The Blood Knight - J. Gregory Keyes [8]
Only a few kingsyards away, four archers continued to hold their ground behind the shields of six swordsmen. Together, the men formed a small fortress well situated to rain death on the only course Neil had any desire to follow—the track of the horsemen bearing Anne.
He decided to charge right at them, as suicidal as that might be. Anything else only delayed the inevitable.
Neil concentrated as he ran, feeling clumsy in his ill-fitting armor, longing for the beautiful set of lord’s plate Sir Fail had once given him, the armor that now rested at the bottom of the harbor of z’Espino, hundreds of leagues away.
The world seemed slow at times like this, and wondrous detailed. Geese trumpeted, distant and overhead. He smelled the resin of broken pine. One of the shieldmen had bright green eyes behind the burnished noseguard of his helm and a downy auburn mustache. His cheeks were red with the cold. His face was clenched in a determination that Neil had seen more than once behind the war board. On another day this young man might drink wine with his friends, dance with a girl, sing a song known only in the tiny hamlet of his birth.
On another day. But today he was ready to die if need be and take whoever he might with him to greet the ferry of Saint Jeroin.
And on the faces of his companions there was the same look.

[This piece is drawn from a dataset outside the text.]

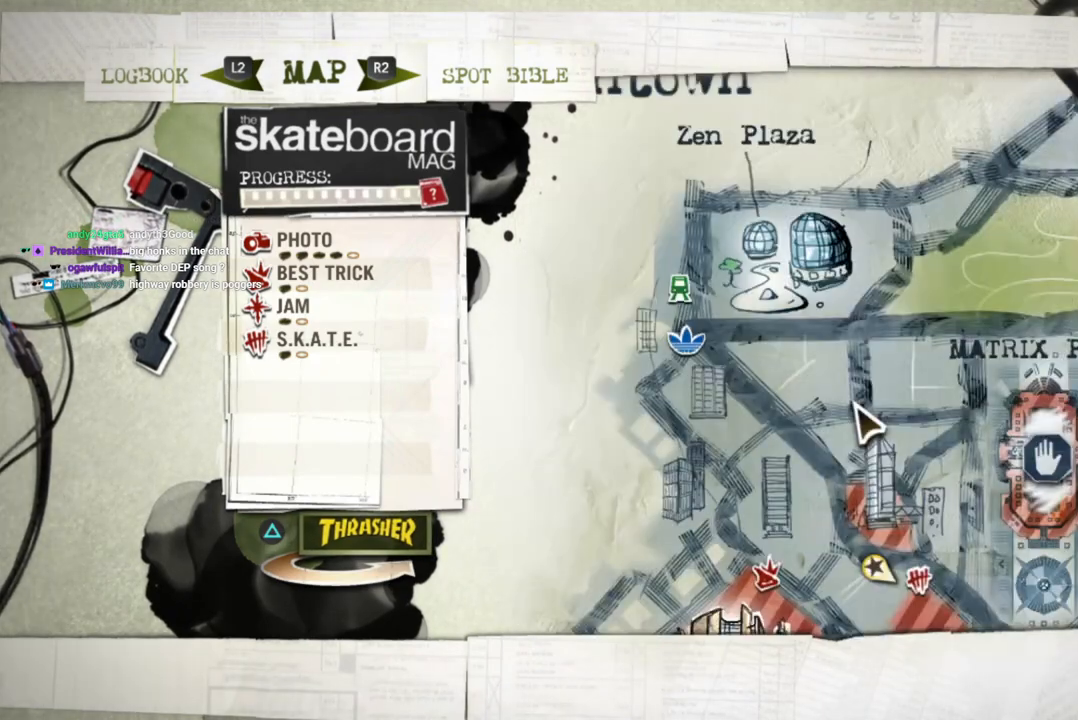
{"buttons": [], "left_stick": "down", "right_stick": "center", "events": [[350, "left_stick", "down-left"], [350, "right_stick", "up"], [467, "right_stick", "center"], [483, "left_stick", "down"]]}
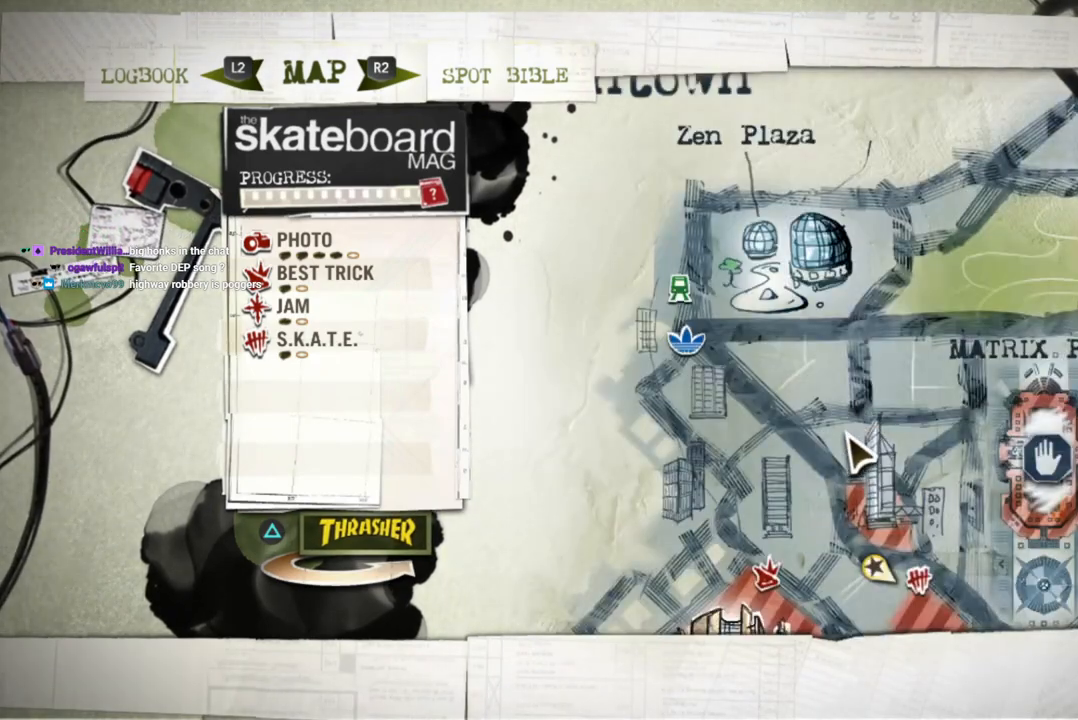
{"buttons": [], "left_stick": "down-right", "right_stick": "center", "events": [[33, "left_stick", "down-right"]]}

Neil stumbled, saw a bow bend and the tip of an arrow come down, felt the line drawn through the air to his eye. He knew his shield had dropped too low, that he would never bring it back up in time.
Suddenly the archer dropped his weapon and reached awkwardly for the shaft that had appeared in his own forehead.
Neil couldn’t afford the time to turn and see who had saved his life. Instead, he crouched deeper behind his shield, measuring the last few yards, and then—howling again—flung himself at the shield wall, battering boss to boss with the green-eyed boy.
The fellow did what he ought to do and gave ground so that his fellow shieldmen could move up and put Neil inside the line, surrounding him.
But they didn’t know what Neil carried. The feysword he’d taken from the pieces of a man who could not die lashed through the air, leaving in its soughwake the faint scent of lightning. It cleaved the lifted shield that hovered before him, through the metal cap and skull beneath, through an emerald eye, exiting finally below the ear before twisting to shear through the ribs of the next closest man.
Along with his battle rage, Neil felt a sort of sick anger. There was nothing chivalrous about the use of such a weapon. To fight against overwhelming odds was one thing. To claim victory by shinecraft was another.
But duty and honor didn’t always go together, he had learned. And in this case, it was duty that swung the sword he had named Draug.
The simple fact was, feysword or not, this wasn’t a fight he was likely to win.
Someone grappled with him at his knees, coming at him from behind, and Neil cut down and back, only to find another armored body in the way. Draug bit deeply, but the pommel of a broadsword smacked hard into Neil’s helm, and he toppled into the snow. Another man wrapped around his arm, and he couldn’t swing the sword anymore.
The world flared entirely red as he struggled, waiting for the dagger that would inevitably work around his gorget or through his visor. He was suddenly and strangely reminded of sinking into the waves back in z’Espino, dragged down by his armor, his helplessness mingled with relief that his trials were finally over.
Except that this time there was no relief. Anne was out there, in danger, and he would burn the last tinder of his strength to prevent her coming to harm. To more harm. If she wasn’t already dead.
So he struck with the only weapon he had left, his head, butting it into the nearest panting face, and was rewarded with the cartilage crunch of a breaking nose. That was the fellow pinning his left arm, which he brought up now with all the strength of his battle rage, punching into the fellow’s throat. That sent him back.